_Assigned task_.
Some of the lines below need repeating. Reproduce exactly those between the lines holding "neck: (422, 175)" and "left shoulder: (527, 270)", inclusive.

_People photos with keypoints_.

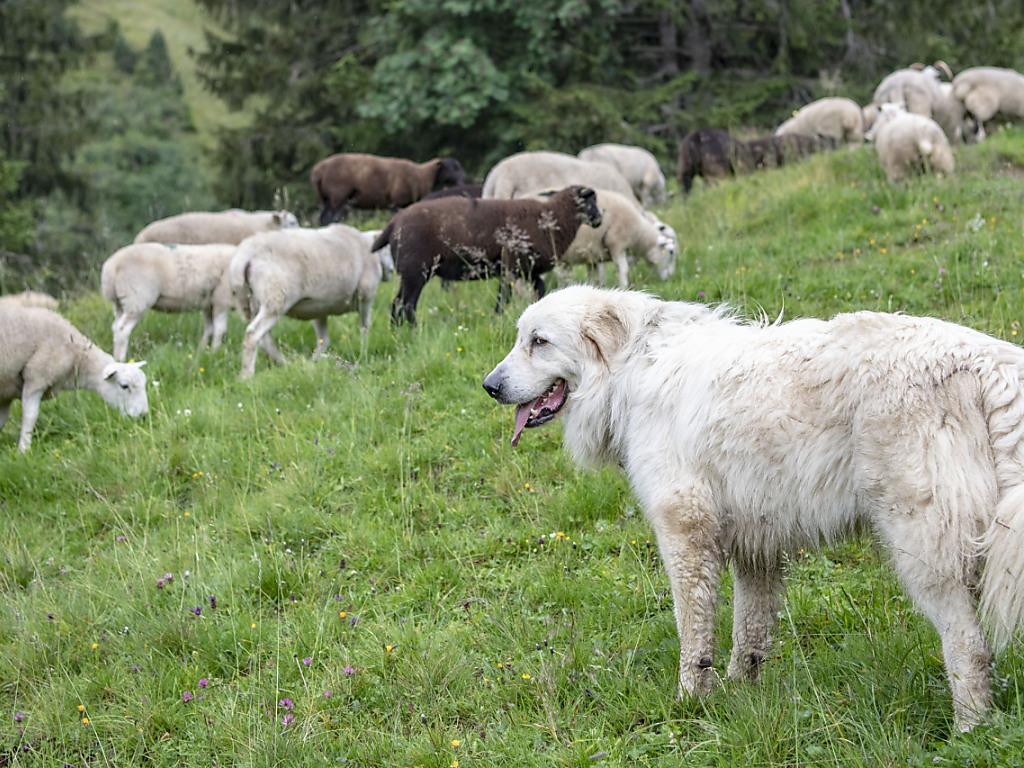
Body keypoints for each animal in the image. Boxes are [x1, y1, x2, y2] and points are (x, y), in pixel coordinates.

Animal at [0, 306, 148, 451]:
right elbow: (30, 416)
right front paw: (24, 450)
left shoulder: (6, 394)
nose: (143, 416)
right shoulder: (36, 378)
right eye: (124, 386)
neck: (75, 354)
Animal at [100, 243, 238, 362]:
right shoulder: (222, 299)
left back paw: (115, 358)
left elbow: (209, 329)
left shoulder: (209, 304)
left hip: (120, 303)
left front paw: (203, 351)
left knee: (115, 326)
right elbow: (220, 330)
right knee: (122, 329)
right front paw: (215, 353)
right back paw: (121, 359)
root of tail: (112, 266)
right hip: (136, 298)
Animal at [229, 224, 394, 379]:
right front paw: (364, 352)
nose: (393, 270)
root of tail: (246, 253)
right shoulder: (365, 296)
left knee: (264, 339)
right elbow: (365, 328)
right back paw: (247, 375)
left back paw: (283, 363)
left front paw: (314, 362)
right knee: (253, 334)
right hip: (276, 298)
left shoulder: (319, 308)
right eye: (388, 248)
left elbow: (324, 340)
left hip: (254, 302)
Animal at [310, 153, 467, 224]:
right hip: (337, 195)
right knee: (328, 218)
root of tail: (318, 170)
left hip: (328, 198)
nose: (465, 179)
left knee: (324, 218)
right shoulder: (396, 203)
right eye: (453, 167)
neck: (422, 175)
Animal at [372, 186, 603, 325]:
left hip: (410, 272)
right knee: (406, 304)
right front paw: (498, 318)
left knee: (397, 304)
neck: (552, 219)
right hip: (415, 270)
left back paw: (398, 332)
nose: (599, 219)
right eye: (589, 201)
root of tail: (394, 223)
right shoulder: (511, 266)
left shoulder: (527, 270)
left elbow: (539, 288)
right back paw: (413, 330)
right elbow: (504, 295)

...

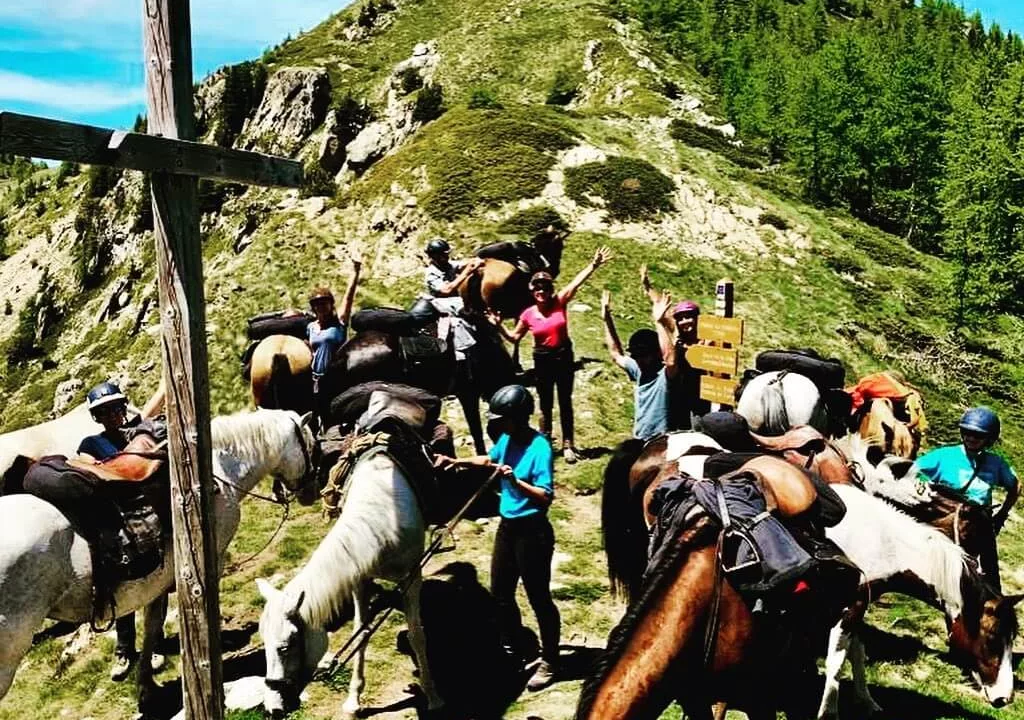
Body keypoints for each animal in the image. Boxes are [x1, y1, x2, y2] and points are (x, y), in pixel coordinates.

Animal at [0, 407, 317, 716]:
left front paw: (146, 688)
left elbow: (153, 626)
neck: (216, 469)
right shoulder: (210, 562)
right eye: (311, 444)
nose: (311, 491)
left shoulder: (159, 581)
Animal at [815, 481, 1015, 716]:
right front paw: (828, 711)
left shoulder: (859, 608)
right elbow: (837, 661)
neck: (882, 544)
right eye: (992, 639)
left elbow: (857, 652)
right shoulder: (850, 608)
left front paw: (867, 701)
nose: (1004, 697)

_Written response_.
neck: (422, 175)
Animal at [372, 186, 603, 325]:
left hip: (410, 272)
right knee: (406, 304)
right front paw: (498, 318)
left knee: (397, 304)
neck: (552, 219)
right hip: (415, 270)
left back paw: (398, 332)
nose: (599, 219)
right eye: (589, 201)
root of tail: (394, 223)
right shoulder: (511, 266)
left shoulder: (527, 270)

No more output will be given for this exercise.